Current manufacturers of cardiac-capable MRI scanners include Philips, Siemens, Hitachi, Toshiba, GE.

==History==

The phenomenon of nuclear magnetic resonance (NMR) was first described in molecular beams (1938) and bulk matter (1946), work later acknowledged by the award of a joint Nobel Prize in 1952. Further investigation laid out the principles of relaxation times leading to nuclear spectroscopy. In 1971, there was the first report of the difference of the relaxation times for water in myocardium and pure water in spin-echo NMR by Hazlewood and Chang. This difference forms the physical basis of the image contrast between cells and extracellular fluid. In 1973, the first simple NMR image was published and the first medical imaging in 1977, entering the clinical arena in the early 1980s. In 1984, NMR medical imaging was renamed MRI. Initial attempts to image the heart were confounded by respiratory and cardiac motion, solved by using cardiac ECG gating, faster scan techniques and breath hold imaging. Increasingly sophisticated techniques were developed including cine imaging and techniques to characterise heart muscle as normal or abnormal (fat infiltration, oedematous, iron loaded, acutely infarcted or fibrosed).

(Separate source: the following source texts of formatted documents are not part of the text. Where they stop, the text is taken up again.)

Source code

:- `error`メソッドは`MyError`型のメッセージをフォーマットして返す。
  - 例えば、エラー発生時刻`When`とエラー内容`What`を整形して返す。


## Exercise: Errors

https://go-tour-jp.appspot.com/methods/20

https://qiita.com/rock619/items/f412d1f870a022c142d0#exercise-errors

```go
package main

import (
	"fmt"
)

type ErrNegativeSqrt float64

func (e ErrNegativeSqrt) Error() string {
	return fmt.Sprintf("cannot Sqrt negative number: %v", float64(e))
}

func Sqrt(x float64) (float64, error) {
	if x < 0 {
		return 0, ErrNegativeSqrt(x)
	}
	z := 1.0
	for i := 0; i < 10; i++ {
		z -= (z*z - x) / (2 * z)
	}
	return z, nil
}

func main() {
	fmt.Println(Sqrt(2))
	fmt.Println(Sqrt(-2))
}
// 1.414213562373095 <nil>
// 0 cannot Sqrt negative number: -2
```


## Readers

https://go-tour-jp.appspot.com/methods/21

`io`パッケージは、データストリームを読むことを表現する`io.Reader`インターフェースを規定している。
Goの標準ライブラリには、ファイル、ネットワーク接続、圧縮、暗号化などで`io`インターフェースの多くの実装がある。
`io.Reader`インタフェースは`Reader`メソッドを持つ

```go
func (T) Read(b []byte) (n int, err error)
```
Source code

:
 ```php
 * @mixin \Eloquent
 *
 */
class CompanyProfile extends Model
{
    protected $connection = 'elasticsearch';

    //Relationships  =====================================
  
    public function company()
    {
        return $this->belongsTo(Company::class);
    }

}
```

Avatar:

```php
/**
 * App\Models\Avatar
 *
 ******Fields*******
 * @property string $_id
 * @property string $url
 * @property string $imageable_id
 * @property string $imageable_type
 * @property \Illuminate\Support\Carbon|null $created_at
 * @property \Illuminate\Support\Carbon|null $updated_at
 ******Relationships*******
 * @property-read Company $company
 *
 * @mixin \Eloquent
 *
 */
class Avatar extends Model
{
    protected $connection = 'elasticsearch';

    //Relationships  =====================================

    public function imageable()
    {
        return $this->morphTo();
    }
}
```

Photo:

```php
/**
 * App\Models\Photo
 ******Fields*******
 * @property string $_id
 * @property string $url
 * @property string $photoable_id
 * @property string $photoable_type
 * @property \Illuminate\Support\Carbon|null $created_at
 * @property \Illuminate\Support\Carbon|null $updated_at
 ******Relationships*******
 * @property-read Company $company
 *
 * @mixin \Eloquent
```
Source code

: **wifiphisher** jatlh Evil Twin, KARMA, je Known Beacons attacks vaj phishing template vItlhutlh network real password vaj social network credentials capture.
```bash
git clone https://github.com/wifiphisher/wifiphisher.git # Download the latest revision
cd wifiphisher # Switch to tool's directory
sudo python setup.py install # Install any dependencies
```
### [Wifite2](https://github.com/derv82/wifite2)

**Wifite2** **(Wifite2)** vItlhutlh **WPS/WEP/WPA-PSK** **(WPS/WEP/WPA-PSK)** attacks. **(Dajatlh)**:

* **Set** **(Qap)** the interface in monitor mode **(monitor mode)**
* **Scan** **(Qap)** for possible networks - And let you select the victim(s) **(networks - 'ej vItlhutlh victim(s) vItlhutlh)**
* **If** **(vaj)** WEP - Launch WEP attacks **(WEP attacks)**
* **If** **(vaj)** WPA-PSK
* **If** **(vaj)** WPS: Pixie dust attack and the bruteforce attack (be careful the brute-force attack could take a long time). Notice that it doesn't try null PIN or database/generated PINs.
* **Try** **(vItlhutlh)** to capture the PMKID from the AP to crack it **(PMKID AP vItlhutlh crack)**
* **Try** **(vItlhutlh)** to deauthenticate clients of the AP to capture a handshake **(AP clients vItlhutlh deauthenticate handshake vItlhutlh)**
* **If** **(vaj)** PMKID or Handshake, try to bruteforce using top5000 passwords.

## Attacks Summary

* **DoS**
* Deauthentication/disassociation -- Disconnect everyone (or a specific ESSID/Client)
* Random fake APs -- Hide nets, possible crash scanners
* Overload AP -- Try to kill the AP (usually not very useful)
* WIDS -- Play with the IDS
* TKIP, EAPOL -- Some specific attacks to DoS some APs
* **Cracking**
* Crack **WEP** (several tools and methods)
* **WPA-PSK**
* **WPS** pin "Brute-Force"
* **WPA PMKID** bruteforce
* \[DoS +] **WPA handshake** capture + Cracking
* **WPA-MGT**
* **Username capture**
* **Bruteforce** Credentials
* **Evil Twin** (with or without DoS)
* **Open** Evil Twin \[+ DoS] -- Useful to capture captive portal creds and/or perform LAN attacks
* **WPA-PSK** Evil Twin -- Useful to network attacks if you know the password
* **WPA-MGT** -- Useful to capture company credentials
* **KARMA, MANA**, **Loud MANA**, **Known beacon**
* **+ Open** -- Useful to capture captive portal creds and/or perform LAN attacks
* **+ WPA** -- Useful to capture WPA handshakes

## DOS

As MRI became more complex and application to cardiovascular imaging became more sophisticated, the Society for Cardiovascular Magnetic Resonance (SCMR) was set up (1996) with an academic journal, Journal of Cardiovascular Magnetic Resonance (JCMR) in 1999. In a move analogous to the development of 'echocardiography' from cardiac ultrasound, the term 'cardiovascular magnetic resonance' (CMR) was proposed and has gained acceptance as the name for the field.

CMR is increasingly recognized as a quantitative imaging modality for evaluation of the heart. The reporting of CMR exams involves manual work and visual assessment. In recent years, with the development of artificial intelligence techniques, the reporting and analysis of cardiac MRI are expected to be more efficient, facilitated by automatic deep learning tools.

==Training==
Certification of competency in CMR can be obtained at three levels, with different requirements for each. Level 3 requires 50 hours of approved courses, at least 300 studies performed, sitting a written examination and recommendation by a supervisor.